Problem details
Switch every "pose" in the lines below to "view" and keep everything else unchanged. Leave the pictures out of your answer.

Data for the task
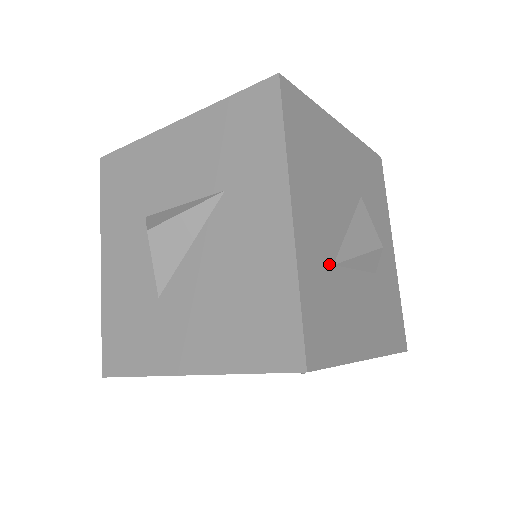
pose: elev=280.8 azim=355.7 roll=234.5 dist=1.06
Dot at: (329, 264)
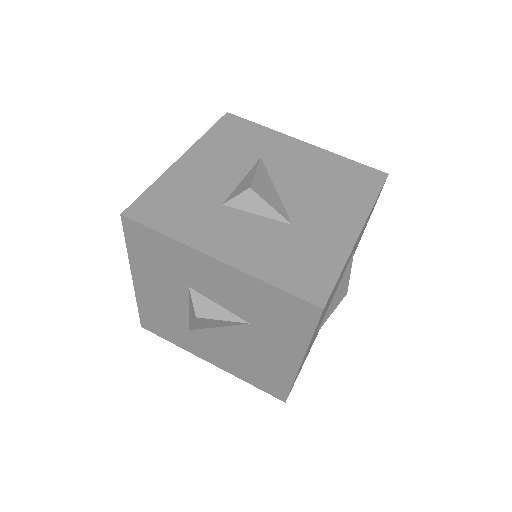
Dot at: occluded
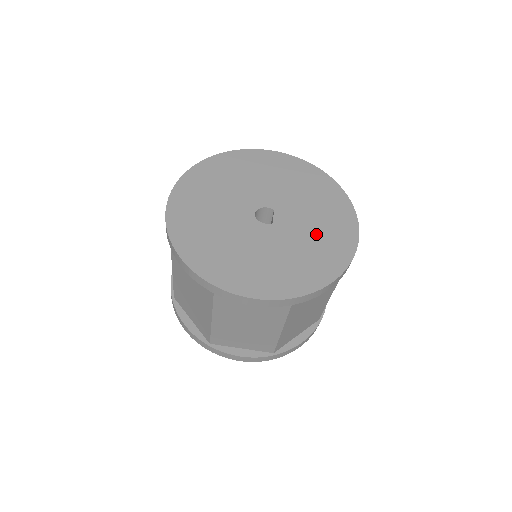
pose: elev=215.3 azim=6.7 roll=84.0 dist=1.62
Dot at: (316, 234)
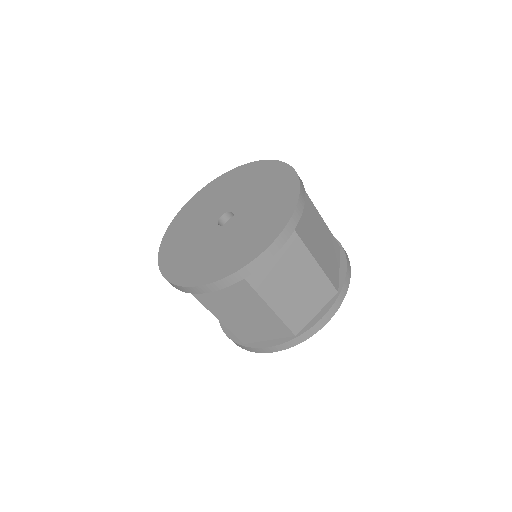
Dot at: (237, 242)
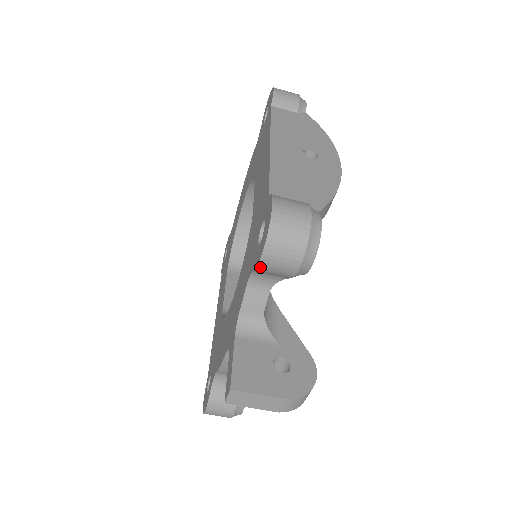
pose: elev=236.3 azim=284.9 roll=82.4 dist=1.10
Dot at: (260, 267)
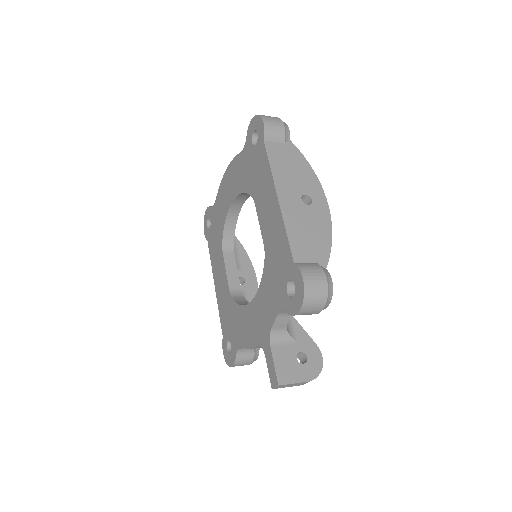
Dot at: (294, 315)
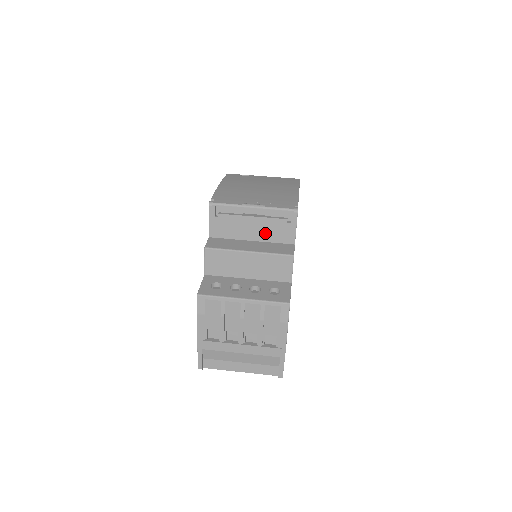
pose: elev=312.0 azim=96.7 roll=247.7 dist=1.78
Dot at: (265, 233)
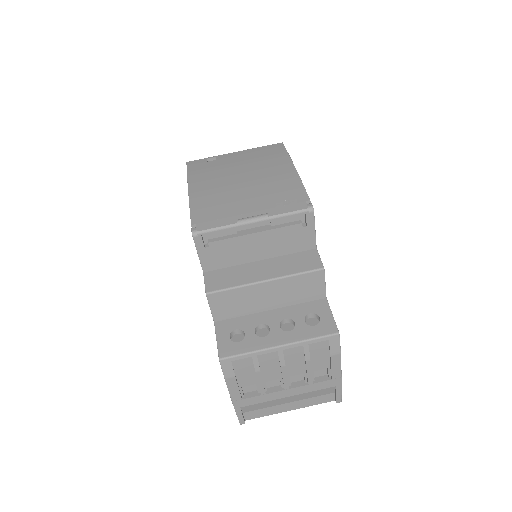
Dot at: (276, 247)
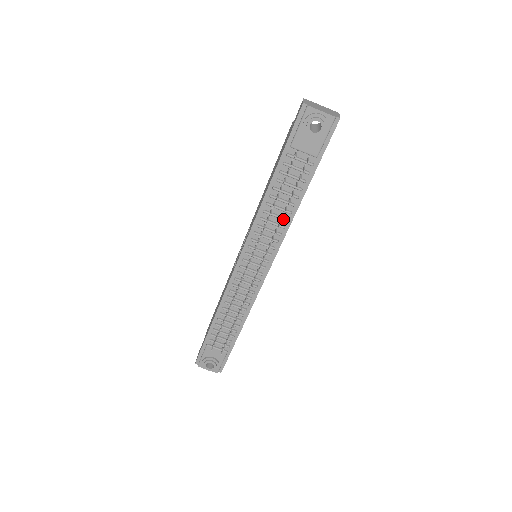
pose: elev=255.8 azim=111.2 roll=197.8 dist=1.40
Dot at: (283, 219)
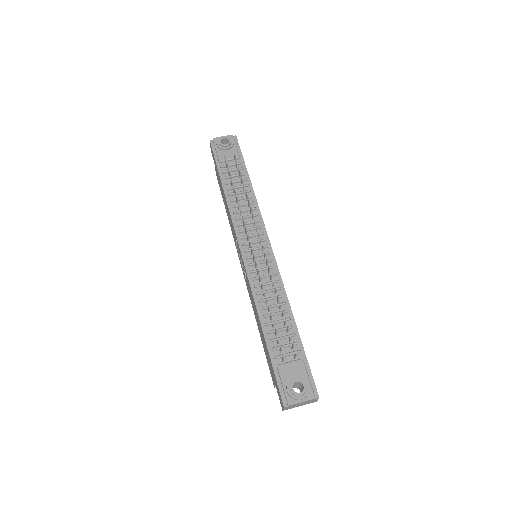
Dot at: (250, 203)
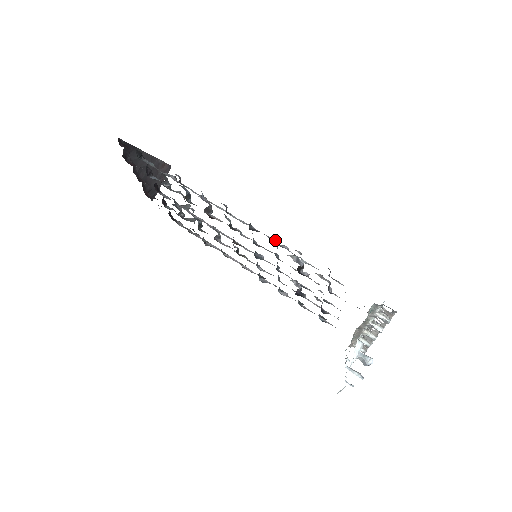
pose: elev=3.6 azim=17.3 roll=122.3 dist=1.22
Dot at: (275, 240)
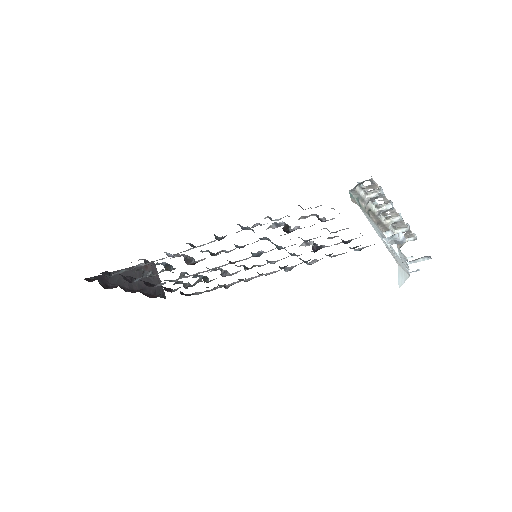
Dot at: (243, 228)
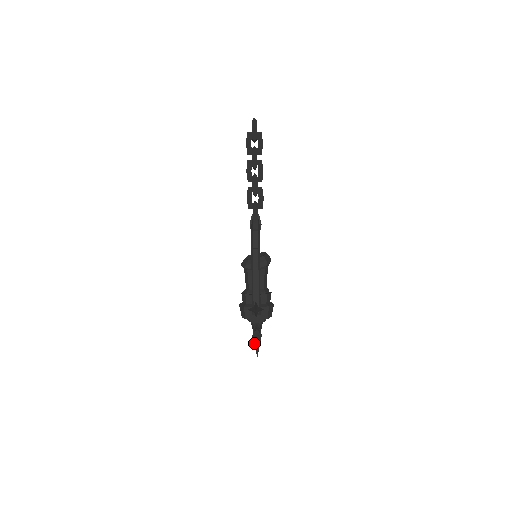
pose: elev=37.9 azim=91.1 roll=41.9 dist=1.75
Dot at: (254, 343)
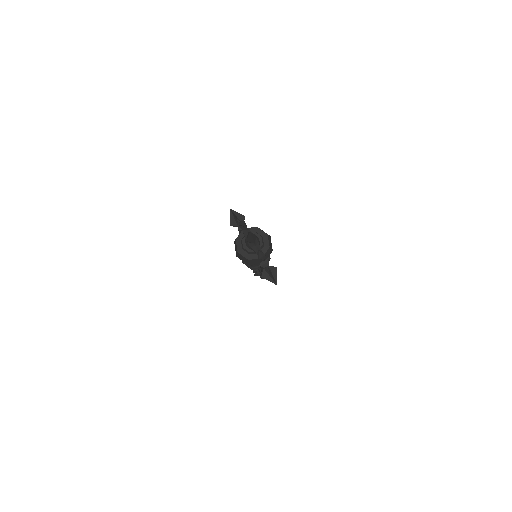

Reply
view: elev=280.8 azim=355.7 roll=234.5 dist=1.06
Dot at: (329, 264)
Dot at: occluded
view: elev=215.3 azim=6.7 roll=84.0 dist=1.62
Dot at: (316, 234)
Dot at: (237, 242)
view: elev=236.3 azim=284.9 roll=82.4 dist=1.10
Dot at: (260, 267)
Dot at: (294, 315)
view: elev=312.0 azim=96.7 roll=247.7 dist=1.78
Dot at: (265, 233)
Dot at: (276, 247)
view: elev=255.8 azim=111.2 roll=197.8 dist=1.40
Dot at: (283, 219)
Dot at: (250, 203)
view: elev=3.6 azim=17.3 roll=122.3 dist=1.22
Dot at: (275, 240)
Dot at: (243, 228)
view: elev=37.9 azim=91.1 roll=41.9 dist=1.75
Dot at: (254, 343)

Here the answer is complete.